Does a book (new out in the US) point to a happy, healthy, virtual future – just like a certain TN’er told us?
Wilkinson and Pickett’s The Spirit Level: Why Equality is Better for Everyone is getting a bunch of publicity in the US right now. Tom Ashbrook did a great interview with the authors on WBUR’s On Point last week (top tip: an updated edition of the work is available in the UK which includes a response to the books critics).
The thesis of the book is pretty simple: social inequality leads to negative outcomes for the whole of society – primarily this relates to health but includes other things like violence, teen pregnancy etc etc. An note, this is about inequality, not absolute wealth, so the poor in society A can have more money than the poor in society B, but if the gap between rich and poor in A is greater than B, then health outcomes will tend to be lower in A.
Wilkinson and Pickett go further than merely observing this correlation – they argue that the outcomes are a result of psychological impact of inequality increasing things such as ‘evaluation anxiety’; relying on less people for more and more people for nothing, and other elements of a sense of self.
Well, you can see where this is going. After On Point I skimmed back through the last chapters of Exodus to the Virtual World by Dr Castronova (of this parish). The ability of VW’s to provide accomplishment, hierarchy, and social groups is exactly what Catronova was arguing. The Spirit Level seems to add meat to the argument.

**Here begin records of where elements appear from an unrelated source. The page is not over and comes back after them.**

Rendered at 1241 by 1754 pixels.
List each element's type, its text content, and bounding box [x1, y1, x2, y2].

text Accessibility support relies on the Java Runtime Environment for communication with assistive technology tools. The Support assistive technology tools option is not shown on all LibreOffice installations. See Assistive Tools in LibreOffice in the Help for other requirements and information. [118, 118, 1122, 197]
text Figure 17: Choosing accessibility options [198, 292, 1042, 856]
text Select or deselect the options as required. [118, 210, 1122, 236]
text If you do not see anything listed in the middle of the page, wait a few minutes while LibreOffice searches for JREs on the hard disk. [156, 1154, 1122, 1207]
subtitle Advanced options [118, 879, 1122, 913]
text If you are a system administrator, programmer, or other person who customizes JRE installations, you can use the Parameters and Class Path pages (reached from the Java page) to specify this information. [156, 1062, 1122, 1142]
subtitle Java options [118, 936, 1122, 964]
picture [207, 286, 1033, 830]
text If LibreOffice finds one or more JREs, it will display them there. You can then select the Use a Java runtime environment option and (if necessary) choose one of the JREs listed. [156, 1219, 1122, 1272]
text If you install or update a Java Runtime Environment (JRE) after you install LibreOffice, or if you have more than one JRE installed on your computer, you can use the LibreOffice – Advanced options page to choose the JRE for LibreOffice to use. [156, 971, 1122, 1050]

Wherein we spin into old arguments – if VW’s can have positive impacts on health outcomes, why are they not actively promoted a part of public policy. Indeed for VW’s to have anything more than a marginal impact on a few that happen to be invested heavily in them they might have to be promoted by the state. What’s more, if we follow the argument, they are preventative and prevention is cheaper than cure.
The rebuttal might be the usual ‘not real’ argument – things there are not real, achievements are not real. But of course we in many ways talking about symbolic achievement on both sides of the argument, it’s not what you have it’s what you feel about what you have in respect of others, it’s all relative semiotics.
So, state sanctioned VW’s and XP for all !?